The Big Problem with the "Logic Detective"

The "Logic Detective" is so smart that it can find any difference, even differences that would never happen in real life.

  • The Analogy: Imagine the detective finds a counterexample where a person's age is -500 years or their name is a string of random symbols like @#$%. The detective says, "Aha! Your code fails if someone is -500 years old!"
  • The Issue: While technically true, that's a silly scenario. In the real world, people aren't -500 years old. If we use these "silly" counterexamples to grade students, we might unfairly punish them for not handling impossible situations. We want the detective to find realistic mistakes, not impossible ones.

The Solution: SpotIt+ (The "Real-World Filter")

This is where SpotIt+ comes in.
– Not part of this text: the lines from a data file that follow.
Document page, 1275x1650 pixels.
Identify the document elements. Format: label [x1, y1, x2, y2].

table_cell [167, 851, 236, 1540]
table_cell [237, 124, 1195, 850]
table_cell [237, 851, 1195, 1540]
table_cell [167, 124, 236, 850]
It adds a special step to the process: Constraint Mining.

  1. Learning the Rules: Before the detective starts searching, SpotIt+ looks at the example data (the "training deck") and learns the unwritten rules of the real world.
    • It learns: "Heads are always red, tails are always black."
    • It learns: "People's ages are between 0 and 120."
    • It learns: "If a customer has an ID, they must have a name."
  2. The LLM Validator (The "Sense Check"): Sometimes, the rules SpotIt+ finds are too strict (e.g., "Everyone in the database is exactly 30 years old"). A Large Language Model (LLM)—basically a very smart AI—steps in to say, "Wait, that rule is too specific to this one list of data. In the real world, people can be 20 or 40 too. Let's relax that rule."
  3. The Final Check: Now, the Logic Detective searches for mistakes, but it is only allowed to imagine realistic scenarios. It can't use -500-year-olds or impossible names.

Why This Matters

The paper tested this new tool on the BIRD dataset (a huge collection of real-world database questions).
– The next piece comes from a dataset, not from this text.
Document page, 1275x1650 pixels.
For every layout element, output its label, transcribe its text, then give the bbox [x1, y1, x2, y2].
  • The Result: SpotIt+ found that many "A" grades given by the old "Sample Test" method were actually wrong. The students' code worked on the sample data but would fail in the real world.
  • The Benefit: By using realistic constraints, SpotIt+ catches the real bugs without wasting time on impossible bugs. It's like a teacher who doesn't just check if the answer is right on one test, but checks if the student truly understands the subject so they can handle any real-world situation.

Summary

  • Old Method: "Does it work on this one specific list?" (Too easy, misses hidden bugs).
  • Basic Verification: "Does it work on any list, even impossible ones?" (Too hard, punishes students for silly edge cases).
  • SpotIt+: "Does it work on any realistic list?" (Just right. It finds the real mistakes that matter).

SpotIt+ is essentially a smarter, fairer grading system for AI that writes database code, ensuring that when we say an AI is "correct," it actually works in the messy, real world.